Their Medallion program (ignoring the Skymiles component) is extremely compelling. Higher tier members get upgraded regularly and don’t need to use any upgrade instruments to do so domestically.
American, by example, requires the use of 500-mile upgrades for anyone who is Gold or Platinum on any flight over 500 miles – giving only top tier Platinum Pro, Executive Platinum and Concierge Key members free unlimited domestic upgrades.
I find that Delta planes are the most consistently modernized, with not just IFE but working Wifi and comfortable seats. Their Delta One product is solid. It may not rise to the levels of Asian carrier’s Business Class, but it’s a solid product all around.
And MilesTalk Facebook group members have told me time and time again that they will stick to Delta in spite of Skymiles because they like Delta *that much*.
And while Delta reps sometimes struggle with the intricacies of their own SkyMiles program (I’ve often had to help them with how to ticket partner awards), they are generally friendly and willing to help.
Recently, Delta has come out saying that they have a goal of making Wifi free for all onboard. And I believe them. While they say bandwidth considerations currently make this unfeasible, I wouldn’t be the least bit surprised if they were the first major carrier to make it free as a Point-of-Differentiaton (marketing speak!).
Regarding change fees, the point of this post:
There are two change fees at play in the current market.
All three major US carriers charge a change fee, in addition to the difference in fare to change a revenue ticket.
On award tickets, Delta will charge anyone below their Platinum Medallion level a fixed $150 a ticket to change or redeposit. You also cannot redeposit for any reason within 72 hours of travel.
American Airlines currently is the most flexible of all carriers, allowing unlimited changes to awards as long as the origin and destination don’t change. It’s $150 a ticket if you have to redeposit but if you have multiple tickets on the same reservation, it’s only $25 after the first one. However, American has been shifting more and awards to their dynAAmic Web Specials, which don’t allow any changes.
And United has a tier system, allowing free redeposits for Premier Platinums more than 60 days in advance of the flight up to $75 for general members. This rises to $50 for Platinum Premiers up to $125 for general members less than 60 days out.
So, for revenue tickets Delta is on parity while for awards they are the most punitive by a fair bit. And while credit cards like the Amex Platinum will reimburse change fees, wouldn’t it be nice if you didn’t have to pay it at all?
So I’m wondering what Mr. Bastian’s plan is.
Delta could decide to relax rules on award ticket changes, perhaps making the changes far more reasonable with even the lowest Silver Medallion status? Or make changes free for all, while charging only for a wholesale cancellation?

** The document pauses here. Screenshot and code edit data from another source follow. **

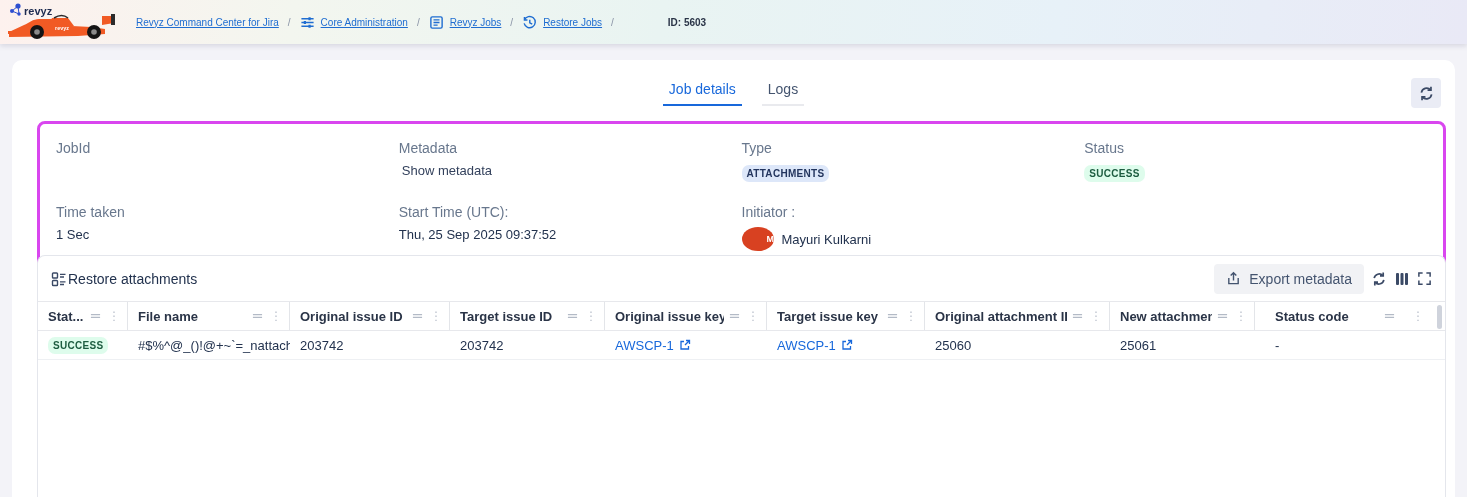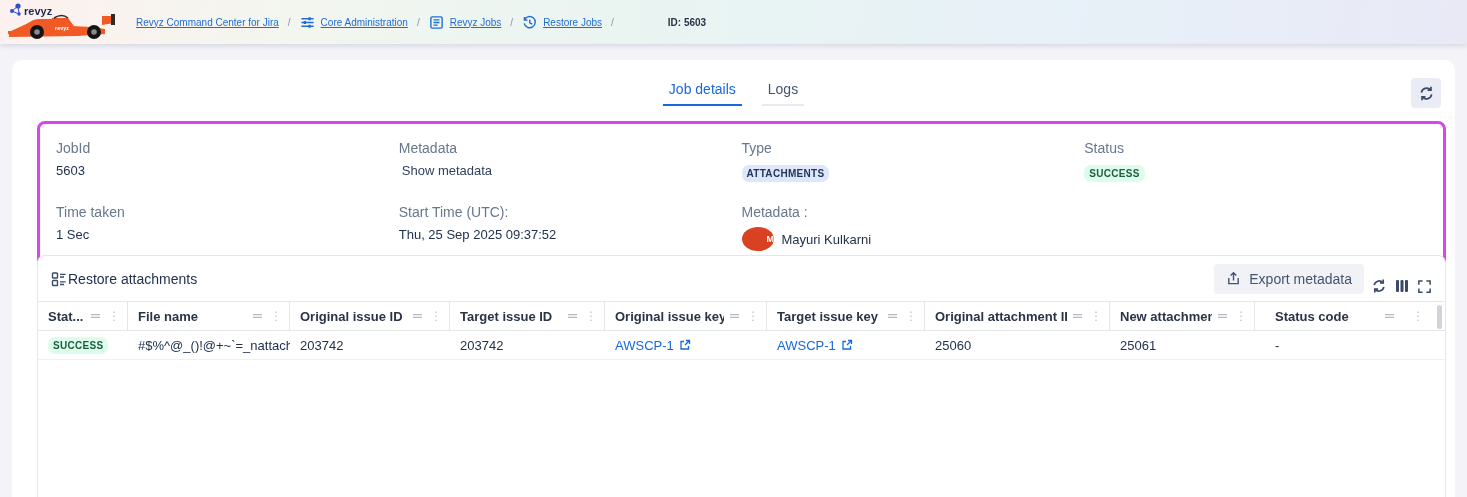--- a/index.html
+++ b/index.html
@@ -162,7 +162,6 @@
   <div class="job-card">
     <div class="field">
       <div class="label">JobId</div>
-      <div class="value">5603</div>
     </div>
     <div class="field">
       <div class="label">Metadata</div>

They could also choose to reduce or do away with the change fees altogether on revenue tickets, perhaps limited to one free change per ticket, while still charging the difference in fare.
The potentially huge upside for Delta is, of course, becoming the lone major US carrier to relax the rules and standing to win over customers from AA and UA that would welcome increased flexibility. You might choose to ticket with Delta for that reason the same as you may choose Delta if they offer complimentary Wifi while the others charge.
The challenge, though, is two-fold: 1) The airline reaps enormous pure profit from the change fees. So the increase in business would need to more than offset that. 2) If the other airlines were to see a loss of business and follow suit, they’d all see a drop in profit with, at that point, no gain.
Of course, if Delta moves first they could pick up real marketshare while AA and UA debate matching.
What do you think? Would you fly Delta more if you could save on ticket change fees?